There can be reordering. Sometimes, even though a script is written in a single direction, there may be some cases where the order in which the letters are written does not match the order in which they are spoken. Many of the scripts used in India have this behavior. For example, in the Devanagari script, used to write Sanskrit and Hindi, the short “I” vowel is written before the consonants it modifies. (E.g. the word “Hindi” would be written as “iHndi” and the word “strict” would be written as “istrct.”)
This type of reordering also happens in the Thai script, but the Thai standard for text processing specifies that the text be stored in display order rather than logical order. This simplifies the display, selection and editing of Thai text, but it makes other operations, such as sorting, more complicated.
It can have contextual forms. Some letters are written differently depending on the letters around them. For example, in the Arabic script, which is cursive (written with the letters connected), each letter has four different forms: one when it is written in isolation, a second when it’s written at the start of a word, a third when it’s written in the middle of a word, and a fourth when it’s written at the end of a word. Sometimes a letter will take yet another form depending on the particular letters before or after it.
The number of code points and the number of glyphs may be different. Sometimes a sequence of code points will be transformed to a single glyph, called a “ligature.” For example, in the Latin script, the letter “f” followed by the letter “i” is sometimes written as “fi.” This particular ligature is optional, but for text written in some scripts, such as Arabic, there are some ligatures which must be used for the text to be considered correct. Another example is the use of accented letters in the Latin script. Most fonts will contain a single glyph for all of the commonly used accented letters, but the text might contain a code point for the base letter followed by a code point for the accent.
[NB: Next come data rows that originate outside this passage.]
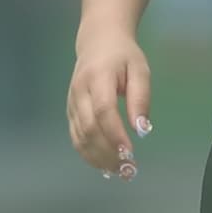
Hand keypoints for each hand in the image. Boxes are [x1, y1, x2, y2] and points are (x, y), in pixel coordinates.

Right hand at [66, 28, 151, 177]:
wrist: (97, 41)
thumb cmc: (123, 55)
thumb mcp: (140, 70)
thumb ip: (141, 98)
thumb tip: (141, 130)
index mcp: (98, 77)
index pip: (103, 111)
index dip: (115, 134)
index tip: (130, 153)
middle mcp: (79, 91)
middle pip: (90, 128)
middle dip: (108, 152)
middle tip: (128, 168)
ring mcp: (71, 102)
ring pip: (80, 136)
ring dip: (99, 157)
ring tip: (119, 171)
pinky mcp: (70, 111)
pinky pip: (76, 137)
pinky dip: (88, 154)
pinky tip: (104, 164)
Sometimes a single code point will be transformed into more than one glyph. This can happen for two reasons:
- In some scripts, a single letter is written in two or more parts. For example, in the Tamil script, some of the vowels have two pieces, one of which is written before the consonant, and one which is written after the consonant. Even though the vowel is written in two pieces, there is only a single code point for the vowel, which is stored after the consonant.
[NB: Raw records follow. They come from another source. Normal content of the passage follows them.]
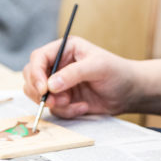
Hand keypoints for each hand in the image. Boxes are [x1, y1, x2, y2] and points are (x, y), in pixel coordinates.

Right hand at [22, 37, 138, 117]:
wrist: (129, 93)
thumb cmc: (117, 72)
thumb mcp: (98, 67)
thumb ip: (74, 74)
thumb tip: (50, 85)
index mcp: (64, 49)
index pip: (38, 57)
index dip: (36, 73)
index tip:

- A single code point may be written with more than one glyph to simplify the font. For example, the Urdu language, spoken in Pakistan and India, is written in a particular style of the Arabic script called “Nastaliq.” Nastaliq uses many ligatures and contextual forms. Often an entire word will become a single ligature. Many Arabic letters differ from other letters only by the number of diacritical marks written above or below the letter. Letters which differ from each other in this way will form ligatures and contextual forms which differ from each other only in the number and placement of diacritic marks. Since there are literally thousands of such ligatures and contextual forms, the font designer will often draw a single, unmarked ligature and separate diacritical marks and require the software to render the base ligature and the marks separately. So, for text written in Urdu, the number of code points and the number of glyphs can be quite different.
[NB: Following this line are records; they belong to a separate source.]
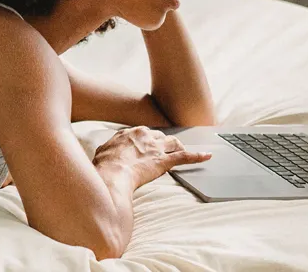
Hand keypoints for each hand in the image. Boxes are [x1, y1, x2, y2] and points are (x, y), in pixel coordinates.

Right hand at [92, 126, 211, 188]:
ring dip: (179, 147)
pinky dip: (197, 156)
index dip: (147, 140)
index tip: (147, 144)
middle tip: (165, 149)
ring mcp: (155, 147)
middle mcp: (144, 136)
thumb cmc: (104, 166)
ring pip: (173, 143)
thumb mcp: (101, 153)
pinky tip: (206, 156)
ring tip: (183, 150)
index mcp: (129, 133)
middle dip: (163, 143)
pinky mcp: (165, 160)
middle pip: (160, 136)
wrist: (112, 174)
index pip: (143, 133)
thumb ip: (107, 150)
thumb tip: (104, 154)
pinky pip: (185, 156)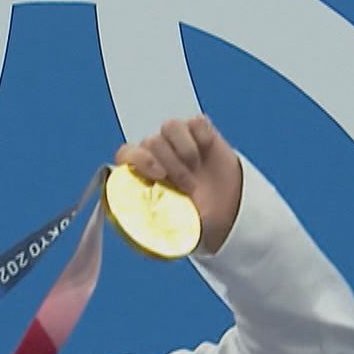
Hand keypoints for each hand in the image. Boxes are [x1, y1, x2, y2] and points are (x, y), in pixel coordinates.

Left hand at [114, 115, 243, 254]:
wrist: (227, 210)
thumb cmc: (194, 218)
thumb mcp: (176, 226)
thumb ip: (158, 223)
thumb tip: (148, 230)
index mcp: (142, 173)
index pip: (126, 154)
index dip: (137, 160)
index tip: (157, 176)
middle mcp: (156, 152)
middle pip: (151, 142)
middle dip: (170, 164)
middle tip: (188, 187)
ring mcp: (176, 139)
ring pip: (170, 127)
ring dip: (184, 150)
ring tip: (196, 170)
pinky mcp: (199, 131)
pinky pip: (196, 123)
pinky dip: (201, 138)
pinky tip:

It can require complex positioning. Consider the Urdu example in the previous paragraph. If the software is required to render diacritical marks separately, it must contain complex logic to draw them in the correct place with respect to the base ligature. This is required for many of the other scripts used in India as well. Sometimes the vowels are written above or below a consonant ligature. There may also be other letters of diacritical marks written above or below the consonants as well, and the positioning requirements can be quite complex.